We hypothesized that autophagy could be induced in pediatric brain tumor cell lines by starvation and treatment with current chemotherapeutics and FDA approved drugs, and that by altering the levels of autophagy within the cells, we could affect chemosensitivity. Our results are in contrast to findings in the study of adult brain tumors that often show an increase in tumor cell kill when autophagy is inhibited {Wu, 2009 #62;Shingu, 2009 #63}. Although there was a small affect seen in the BT-16 cells treated with chloroquine to inhibit autophagy and then treated with cisplatin, the cells showed improved survival with the loss of autophagy. Moreover, this effect was lost in long-term clonogenic assays, indicating any effect of autophagy manipulation on tumor cell kill may be transient. There was a small but significant change in long-term survival in one of the medulloblastoma cell lines treated with chloroquine and a complimentary response in cells treated with rapamycin with one of the CCNU treatment doses, but not in any of the cisplatin treatment doses. This suggests that altering autophagy may have an effect on chemosensitivity, but that it is dependent on the cell type being studied and the stimulus used to induce autophagy. Thus rather than autophagy being a general mechanism of chemoresistance in pediatric brain tumors, we propose that its effects may be highly context dependent. If this idea is correct, it will be necessary to identify the tumors and the treatments where autophagy manipulation is worthwhile rather than treating all brain cancer patients the same way.
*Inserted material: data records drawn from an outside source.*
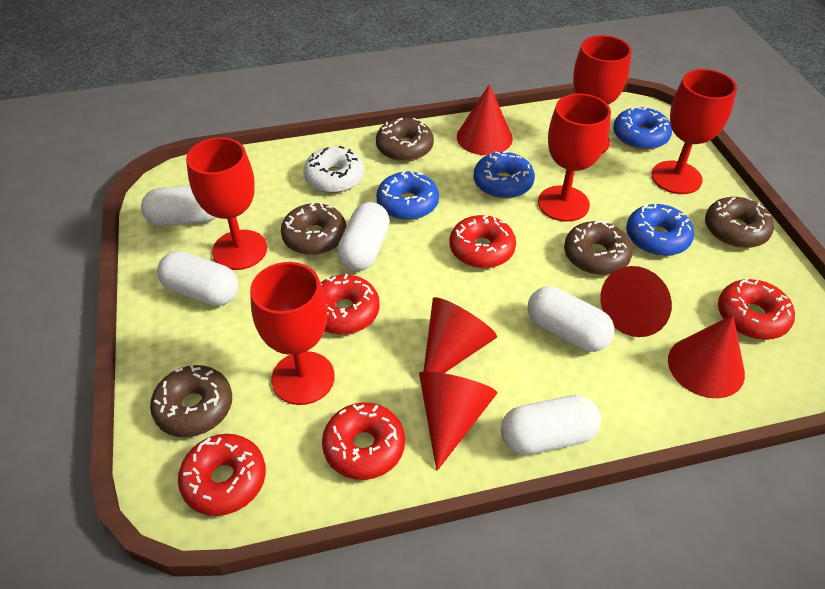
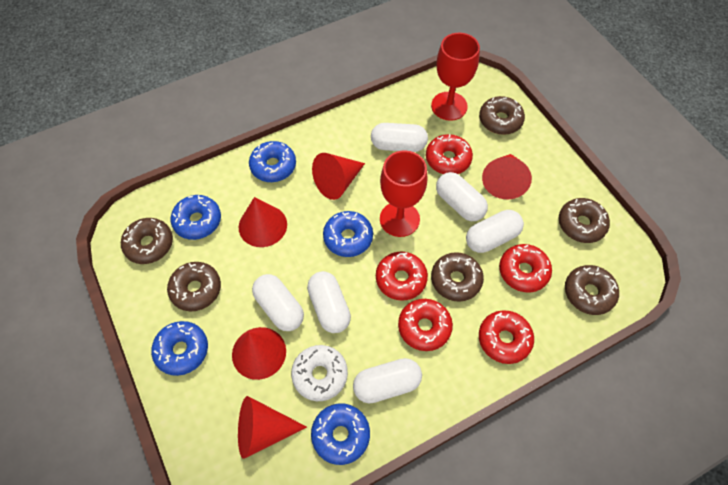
blue donut: [376,171,439,220] [473,151,535,199] [613,106,672,150] [626,204,694,256] = 4 -> [151,321,208,376] [171,195,221,240] [249,141,296,182] [311,403,370,465] [323,211,373,257] = 5
brown donut: [150,365,232,437] [281,203,347,255] [376,118,434,162] [564,221,633,275] [705,197,774,248] = 5 -> [121,218,173,264] [167,262,221,311] [431,252,484,302] [479,96,525,135] [559,198,610,243] [565,265,619,315] = 6
red goblet: [186,137,267,270] [250,262,335,405] [538,94,611,222] [573,35,631,154] [651,69,737,194] = 5 -> [380,150,428,237] [431,33,480,121] = 2
white capsule: [141,185,217,226] [157,251,239,306] [337,202,390,271] [501,395,601,455] [527,287,614,352] = 5 -> [252,274,304,331] [307,271,351,333] [353,358,422,404] [371,123,428,152] [436,172,488,221] [466,210,524,253] = 6

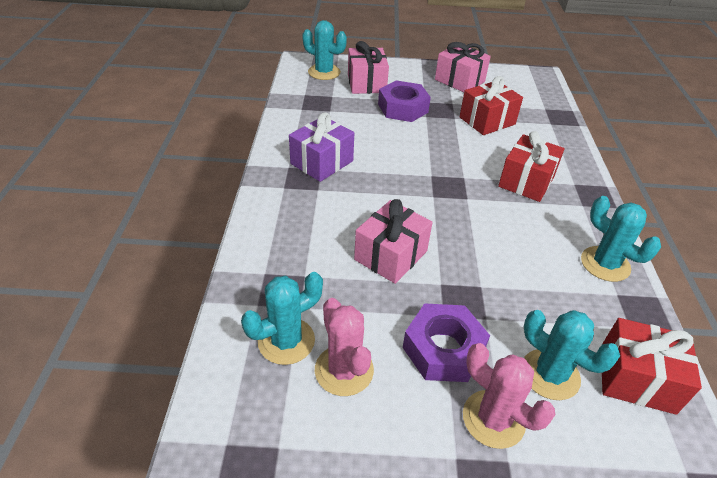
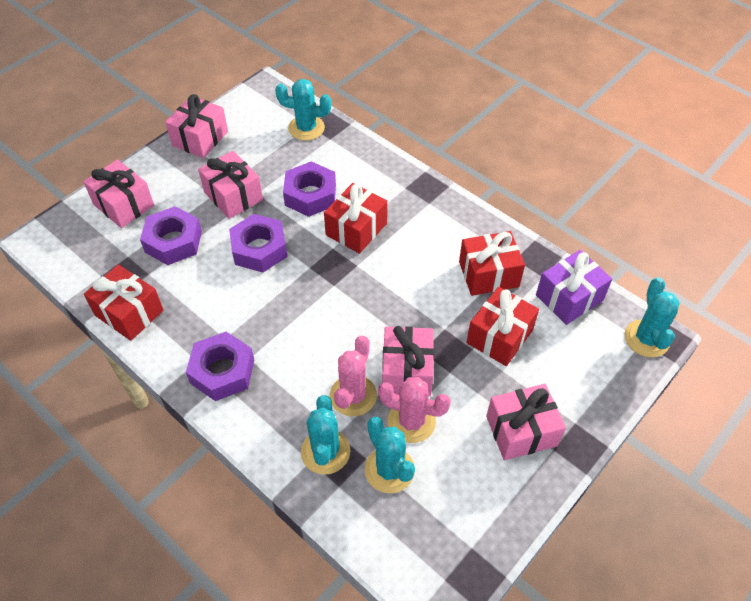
pink gift: [348,41,389,94] [354,199,433,284] [435,42,491,92] = 3 -> [83,160,154,228] [165,94,228,158] [198,151,263,219] [382,326,434,396] [486,384,566,460] = 5
purple nut: [378,80,431,122] [403,303,490,382] = 2 -> [140,206,202,265] [186,332,254,401] [229,214,287,273] [283,161,336,217] = 4
red gift: [460,76,523,135] [498,131,565,202] [602,318,702,415] = 3 -> [84,264,163,341] [324,183,387,254] [459,231,525,296] [467,287,539,366] = 4

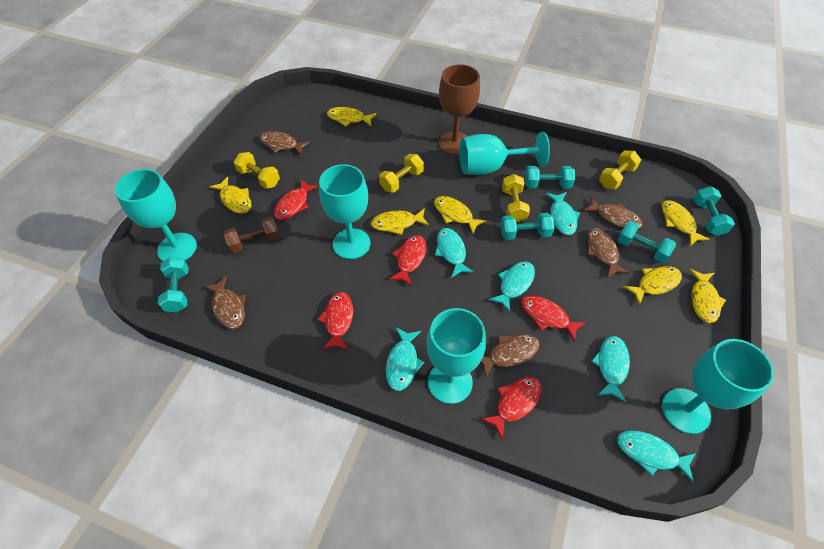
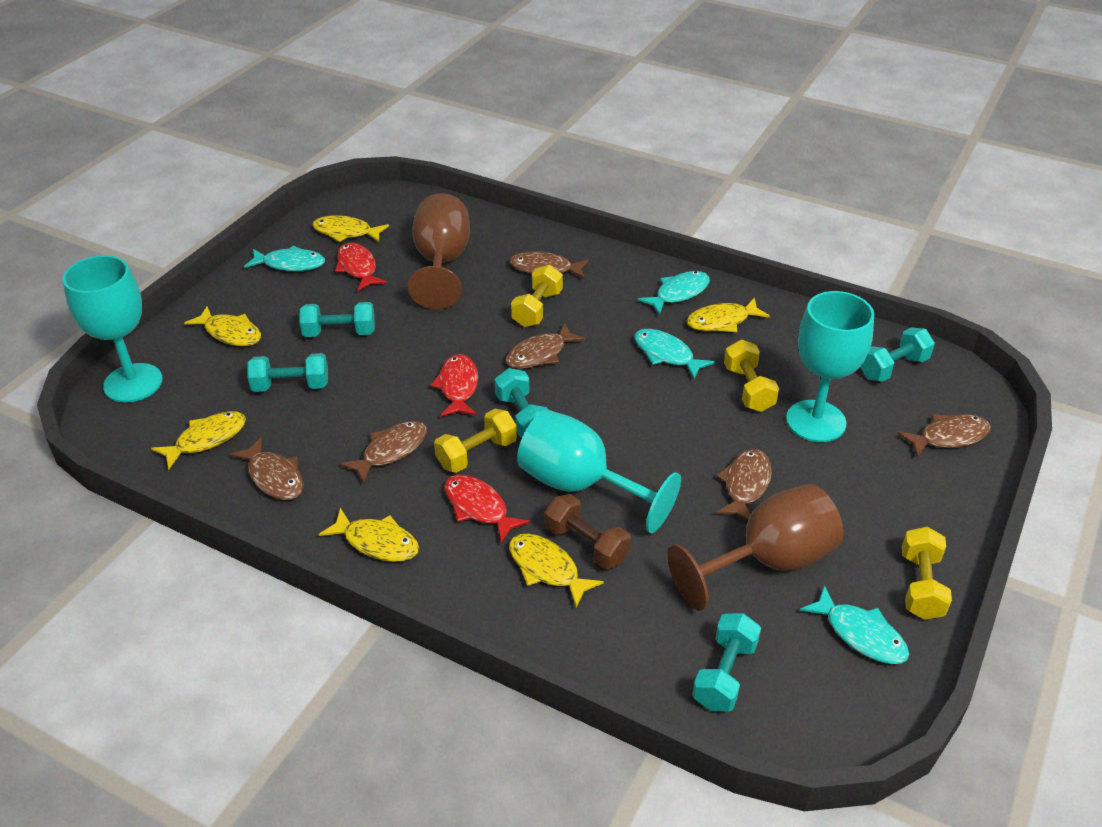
brown fish: [203,276,246,329] [259,131,310,155] [480,334,540,378] [583,197,642,228] [587,228,629,278] = 5 -> [229,437,304,500] [340,421,427,484] [506,323,586,369] [509,252,589,279] [716,449,772,520] [897,414,991,457] = 6
brown goblet: [439,64,480,155] = 1 -> [408,193,470,309] [668,484,844,611] = 2
red fish: [274,179,319,220] [317,292,353,350] [389,235,426,286] [481,377,541,439] [521,296,586,342] = 5 -> [335,242,387,292] [430,354,478,417] [444,475,530,543] = 3
turquoise fish: [386,328,424,391] [435,228,474,278] [488,261,535,312] [546,192,580,235] [591,336,630,402] [617,430,696,482] = 6 -> [244,246,325,271] [634,329,715,379] [638,271,710,315] [800,585,909,664] = 4
turquoise goblet: [115,169,197,261] [319,164,371,259] [426,308,486,404] [459,132,550,175] [662,339,774,434] = 5 -> [63,255,163,403] [517,410,681,533] [786,291,874,442] = 3
yellow fish: [209,177,251,214] [327,107,376,127] [370,208,429,235] [434,196,487,233] [623,266,682,305] [661,200,710,246] [689,269,726,323] = 7 -> [151,411,246,470] [184,306,261,346] [312,215,389,242] [318,508,419,562] [509,534,604,607] [686,297,770,332] = 6

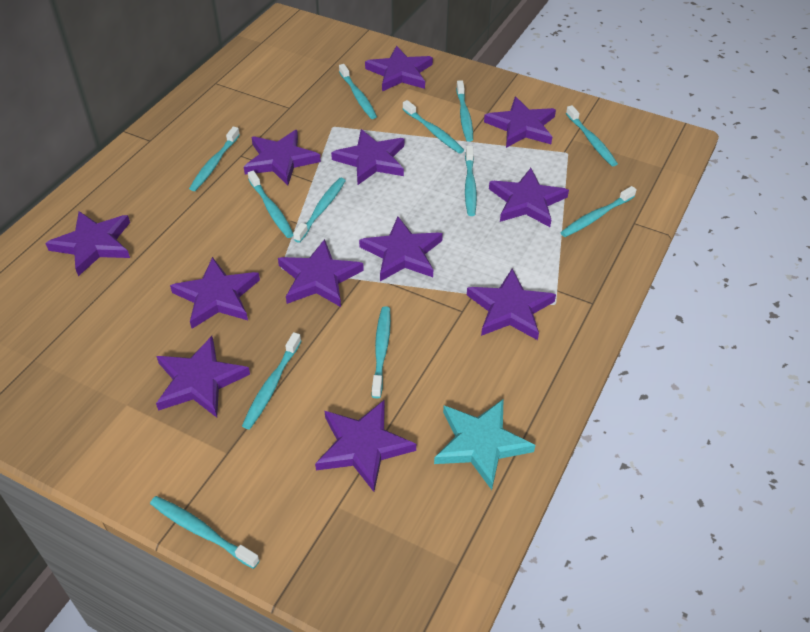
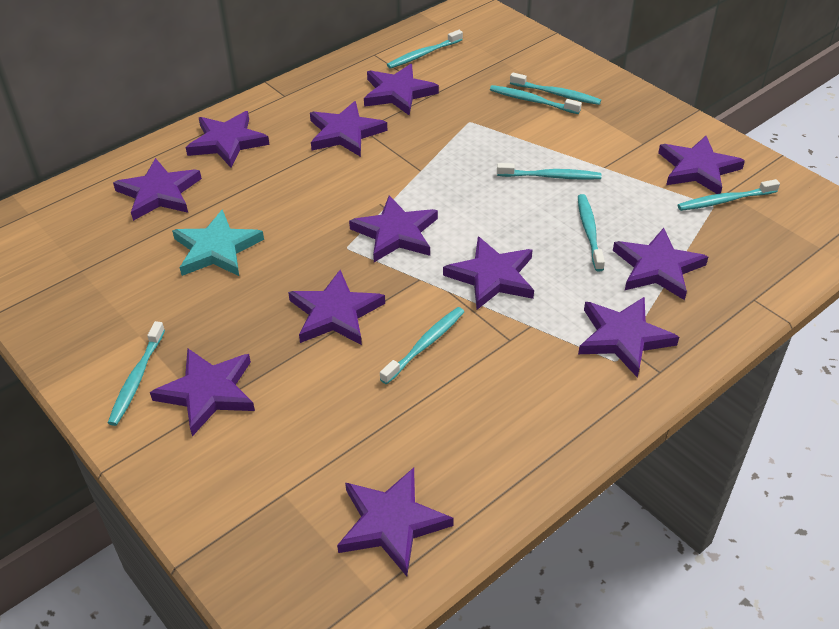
turquoise toothbrush: [150,496,260,569] [189,126,240,191] [242,332,301,429] [248,171,293,238] [293,178,346,243] [339,64,377,119] [372,306,391,398] [403,100,464,154] [456,80,473,142] [465,146,477,216] [560,186,637,237] [566,105,618,166] = 12 -> [108,321,165,426] [380,307,464,384] [387,30,463,69] [490,85,582,114] [497,163,601,180] [510,72,601,105] [578,194,605,271] [678,179,780,211] = 8

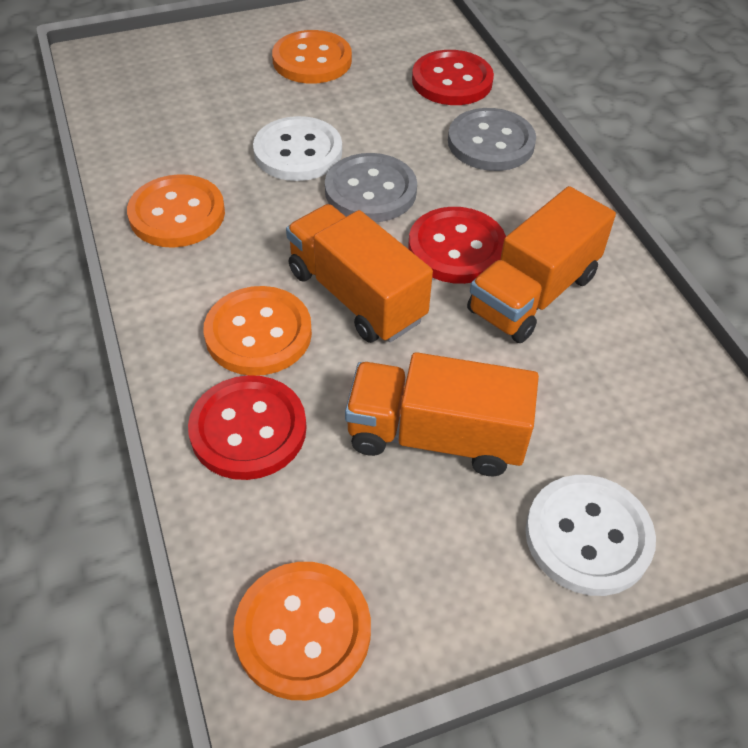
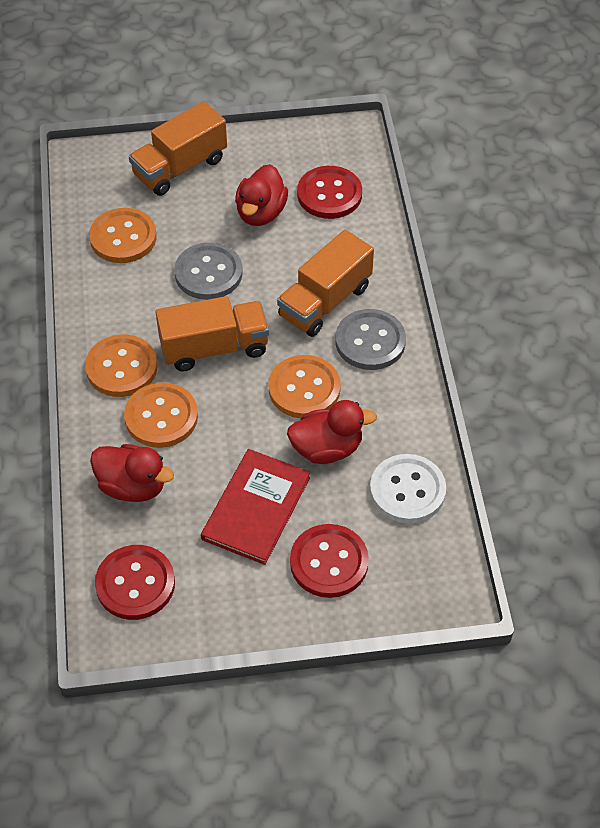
red book: none = 0 -> [201,449,310,565] = 1
red duck: none = 0 -> [90,444,174,502] [235,164,288,226] [287,400,377,464] = 3
white button: [253,116,342,181] [525,475,656,596] = 2 -> [370,454,446,524] = 1

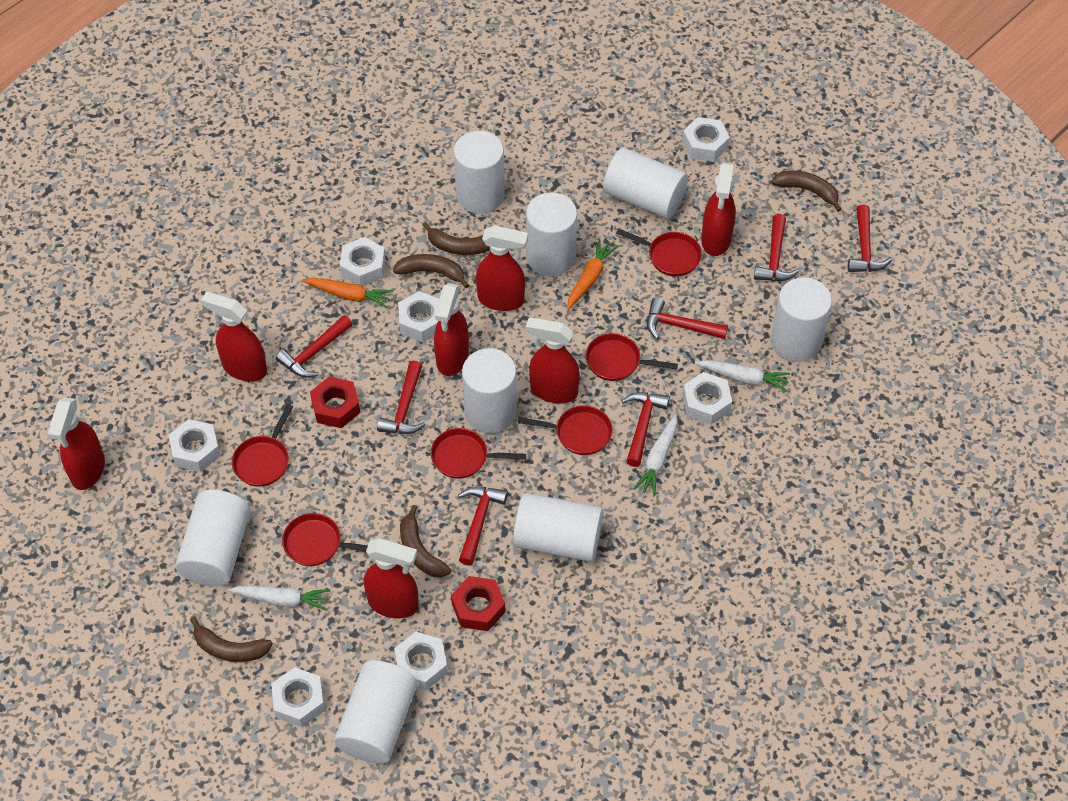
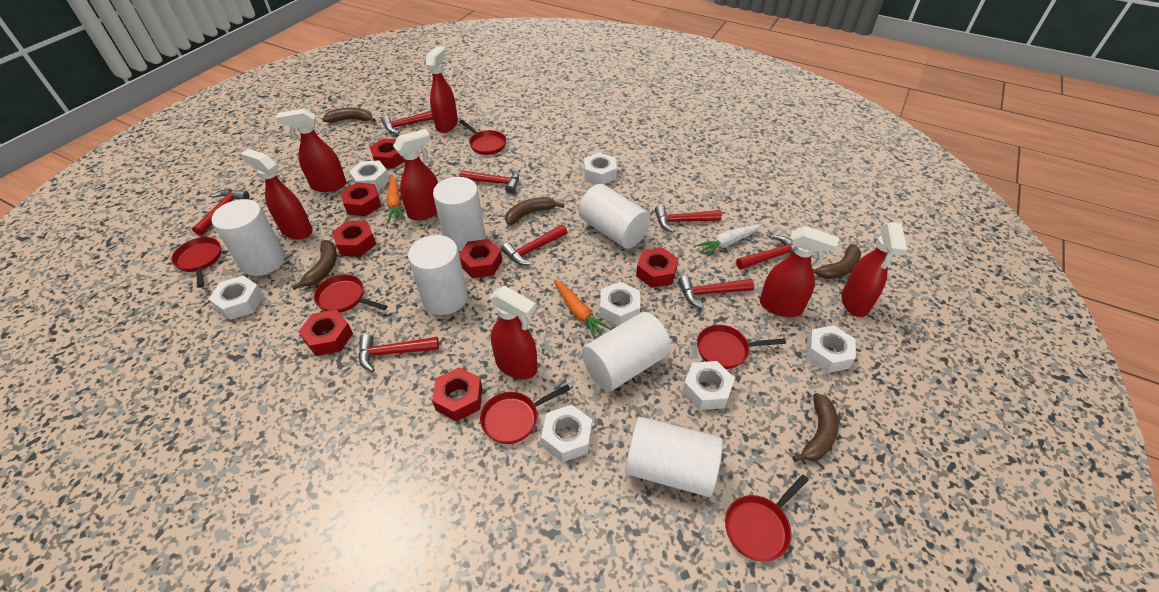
red hammer: [276,315,353,378] [377,361,426,434] [458,487,508,566] [622,392,670,467] [647,297,728,339] [754,214,799,281] [848,205,892,272] = 7 -> [192,189,249,236] [359,334,439,372] [381,111,433,134] [459,168,519,194] [501,224,567,266] [655,205,722,233] [678,276,754,309] [736,235,794,270] = 8
red nut: [310,377,360,428] [451,576,506,631] = 2 -> [298,310,353,356] [332,220,376,257] [341,182,381,216] [370,138,405,169] [432,367,482,421] [459,239,502,278] [636,247,679,288] = 7
white carrot: [227,586,330,611] [633,414,677,496] [695,360,790,391] = 3 -> [696,224,762,257] = 1
white cylinder: [175,490,250,587] [334,660,417,764] [454,131,505,214] [462,348,517,433] [513,493,603,562] [526,193,577,276] [603,148,688,219] [771,277,832,362] = 8 -> [212,199,285,276] [408,235,468,315] [433,177,485,251] [579,184,651,249] [582,312,671,391] [625,417,723,497] = 6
Our study has some limitations. It is possible that there is a true effect of autophagy on pediatric brain tumor response to therapy, but that we used the wrong drugs, blocked the process at the wrong step, or used the wrong cell lines to be able to detect it. Also, autophagy is a dynamic process with multiple steps in the process of producing autophagosomes to fuse with lysosomes and complete the degradation of intra-vesicular contents and it is feasible that blocking autophagosome formation has different effects on tumor cell survival than blocking autophagic flux. There are over 115 currently known genes targeting autophagy at various steps in the process and this study was limited to affecting only two of those genes; thus a more comprehensive analysis may be worthwhile. Additionally, both chloroquine and rapamyacin have other cellular effects that are not limited to altering autophagy that may influence these results; of course these autophagy-independent effects may also influence the results of ongoing clinical studies as well.

Conclusions

In this study, we have shown that AT/RT and medulloblastoma cell lines have functional autophagy systems and that current chemotherapeutics used to treat these tumors induce autophagy. We have also shown that levels of autophagy can be manipulated using siRNA and chlorquine to inhibit autophagy and rapamycin to induce autophagy. We are also able to show that chloroquine and rapamycin can influence cell survival in adult glioma cells under starvation stress thus showing that the manipulations we were making would have had a detectable effect should there have been a role for autophagy in determining tumor cell survival. Despite the induction of autophagy during treatment of AT/RT and medulloblastoma cells with CCNU and cisplatin, the effect of manipulation of autophagy on tumor cell kill in these pediatric brain tumors is small at best and does not appear to have a significant effect on long term tumor cell survival in most of the conditions tested. The change in chemosensitivity in the ONS76 medulloblastoma cell line in one of the treatment conditions suggests that the effect of autophagy manipulation may be dependent on cell type and the stimulus used to initial autophagy. Further evaluation of the effect of autophagy in pediatric brain tumors using a higher throughput system to evaluate a larger number of genetic and pharmacologic modifiers of autophagy is required.